Not my ideal choice, but still a fun experiment

Using veggie stock over water, was def a good choice.
HUGE flavor enhancer!

This is a corn case you didn't know...

This is the amount of dough/filling
I used for mine and it worked well.
Like I said, you get the feel for what
works and what you like.

Unfortunately....I didn't pay very close attention
to how to fold these correctly. I tried to seal them
up like burritos, but really, the top should be open.
This will make your like SO much easier.

It's not that burritos aren't cute, buut
this was the only one that really worked out,
plus it's just a pain in the butt to fold a corn
husk more than you need to.

I don't know how steaming masa dough turns it
into this cool cooked substance that is really yummy,
but whoever thought of it was pretty genius.

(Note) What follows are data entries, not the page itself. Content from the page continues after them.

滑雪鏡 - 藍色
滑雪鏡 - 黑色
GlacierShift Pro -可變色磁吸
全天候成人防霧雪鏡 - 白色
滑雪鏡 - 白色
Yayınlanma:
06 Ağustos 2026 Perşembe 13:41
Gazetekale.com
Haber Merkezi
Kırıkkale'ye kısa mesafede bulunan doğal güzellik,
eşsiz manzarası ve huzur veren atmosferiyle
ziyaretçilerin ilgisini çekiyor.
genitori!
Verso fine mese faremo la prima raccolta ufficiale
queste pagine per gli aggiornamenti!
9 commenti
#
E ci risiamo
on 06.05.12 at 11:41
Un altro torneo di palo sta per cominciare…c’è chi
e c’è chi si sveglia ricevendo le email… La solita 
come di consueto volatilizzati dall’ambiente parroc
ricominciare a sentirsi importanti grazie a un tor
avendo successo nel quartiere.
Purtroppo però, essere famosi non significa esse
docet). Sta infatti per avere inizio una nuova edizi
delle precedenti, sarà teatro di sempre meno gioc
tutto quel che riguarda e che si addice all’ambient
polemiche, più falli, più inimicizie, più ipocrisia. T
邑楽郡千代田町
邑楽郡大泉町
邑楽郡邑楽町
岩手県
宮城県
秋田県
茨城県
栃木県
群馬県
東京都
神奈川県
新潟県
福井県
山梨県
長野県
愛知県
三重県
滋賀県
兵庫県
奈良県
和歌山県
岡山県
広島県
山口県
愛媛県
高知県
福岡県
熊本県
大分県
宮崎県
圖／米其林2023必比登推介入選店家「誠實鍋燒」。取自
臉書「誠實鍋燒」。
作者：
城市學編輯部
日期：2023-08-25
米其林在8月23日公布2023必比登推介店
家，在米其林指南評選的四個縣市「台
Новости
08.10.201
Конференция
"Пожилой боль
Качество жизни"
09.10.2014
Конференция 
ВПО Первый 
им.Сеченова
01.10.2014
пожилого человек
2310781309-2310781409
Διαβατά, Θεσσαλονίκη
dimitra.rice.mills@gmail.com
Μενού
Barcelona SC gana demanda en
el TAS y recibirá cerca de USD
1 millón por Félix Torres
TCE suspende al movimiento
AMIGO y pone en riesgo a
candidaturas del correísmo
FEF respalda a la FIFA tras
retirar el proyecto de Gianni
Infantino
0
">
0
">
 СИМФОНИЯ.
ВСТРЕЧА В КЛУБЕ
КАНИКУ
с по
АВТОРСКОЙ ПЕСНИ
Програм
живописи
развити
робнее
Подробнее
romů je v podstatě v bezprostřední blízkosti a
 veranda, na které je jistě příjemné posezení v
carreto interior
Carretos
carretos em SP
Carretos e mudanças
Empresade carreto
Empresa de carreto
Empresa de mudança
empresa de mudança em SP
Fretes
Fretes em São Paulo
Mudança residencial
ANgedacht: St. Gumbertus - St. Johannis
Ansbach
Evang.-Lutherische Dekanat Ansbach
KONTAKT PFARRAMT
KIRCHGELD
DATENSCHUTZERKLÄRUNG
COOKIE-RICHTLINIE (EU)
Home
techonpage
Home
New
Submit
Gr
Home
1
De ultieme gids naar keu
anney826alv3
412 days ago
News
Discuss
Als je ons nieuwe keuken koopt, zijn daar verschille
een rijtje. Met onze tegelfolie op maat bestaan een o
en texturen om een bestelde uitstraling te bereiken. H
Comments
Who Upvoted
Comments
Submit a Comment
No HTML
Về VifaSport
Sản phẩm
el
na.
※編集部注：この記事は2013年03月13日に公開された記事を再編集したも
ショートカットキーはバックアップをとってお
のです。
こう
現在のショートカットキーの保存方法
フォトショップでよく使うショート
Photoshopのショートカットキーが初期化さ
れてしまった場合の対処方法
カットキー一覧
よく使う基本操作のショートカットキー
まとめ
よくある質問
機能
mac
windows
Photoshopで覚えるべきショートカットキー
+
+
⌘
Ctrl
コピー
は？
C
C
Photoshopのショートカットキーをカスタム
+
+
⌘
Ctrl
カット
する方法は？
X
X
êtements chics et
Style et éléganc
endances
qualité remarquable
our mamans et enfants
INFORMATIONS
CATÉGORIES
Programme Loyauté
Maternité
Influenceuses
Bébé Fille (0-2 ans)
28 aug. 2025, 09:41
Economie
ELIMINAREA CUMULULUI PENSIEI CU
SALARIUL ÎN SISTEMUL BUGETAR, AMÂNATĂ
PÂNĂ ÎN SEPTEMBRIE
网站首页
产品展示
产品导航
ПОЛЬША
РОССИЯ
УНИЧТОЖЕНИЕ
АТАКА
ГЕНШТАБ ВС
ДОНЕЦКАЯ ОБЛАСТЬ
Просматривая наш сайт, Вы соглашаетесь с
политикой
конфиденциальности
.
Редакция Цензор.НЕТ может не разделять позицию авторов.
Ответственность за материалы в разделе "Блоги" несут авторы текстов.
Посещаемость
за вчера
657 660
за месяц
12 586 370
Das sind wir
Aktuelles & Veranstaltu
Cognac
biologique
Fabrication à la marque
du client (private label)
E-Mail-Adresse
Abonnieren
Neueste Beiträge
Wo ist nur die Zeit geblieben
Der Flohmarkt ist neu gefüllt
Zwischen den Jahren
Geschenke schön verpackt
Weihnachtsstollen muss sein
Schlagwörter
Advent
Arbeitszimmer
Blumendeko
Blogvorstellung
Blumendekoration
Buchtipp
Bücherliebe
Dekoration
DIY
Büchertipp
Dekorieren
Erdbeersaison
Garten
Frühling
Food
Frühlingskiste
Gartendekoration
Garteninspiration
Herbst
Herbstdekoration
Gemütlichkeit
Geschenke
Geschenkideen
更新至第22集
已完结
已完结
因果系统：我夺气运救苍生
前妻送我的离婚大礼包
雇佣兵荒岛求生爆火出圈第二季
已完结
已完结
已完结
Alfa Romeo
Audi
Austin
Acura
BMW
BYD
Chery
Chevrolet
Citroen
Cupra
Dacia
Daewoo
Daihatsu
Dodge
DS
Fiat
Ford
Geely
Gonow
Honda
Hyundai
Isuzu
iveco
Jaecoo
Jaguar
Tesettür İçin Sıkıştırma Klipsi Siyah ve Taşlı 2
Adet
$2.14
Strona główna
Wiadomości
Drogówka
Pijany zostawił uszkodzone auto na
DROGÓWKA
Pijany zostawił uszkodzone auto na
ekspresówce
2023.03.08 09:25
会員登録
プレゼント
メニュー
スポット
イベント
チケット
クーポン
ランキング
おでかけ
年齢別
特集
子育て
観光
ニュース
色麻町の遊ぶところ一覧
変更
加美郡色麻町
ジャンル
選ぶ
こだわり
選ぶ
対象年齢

It's like Christmas all over again! Did I
mention my brother ate like 4 or 5 of these in
one sitting? - my brother who just got back
from Costa Rica and ate tamales made my
locals?? He said these were gooooood.
He could have been lying. Or just hungry
like most army boys, but for messing
around with these and not doing them
quite right I'll take what I can get :)

Thanks for reading, it's good to be back :) happee cooking!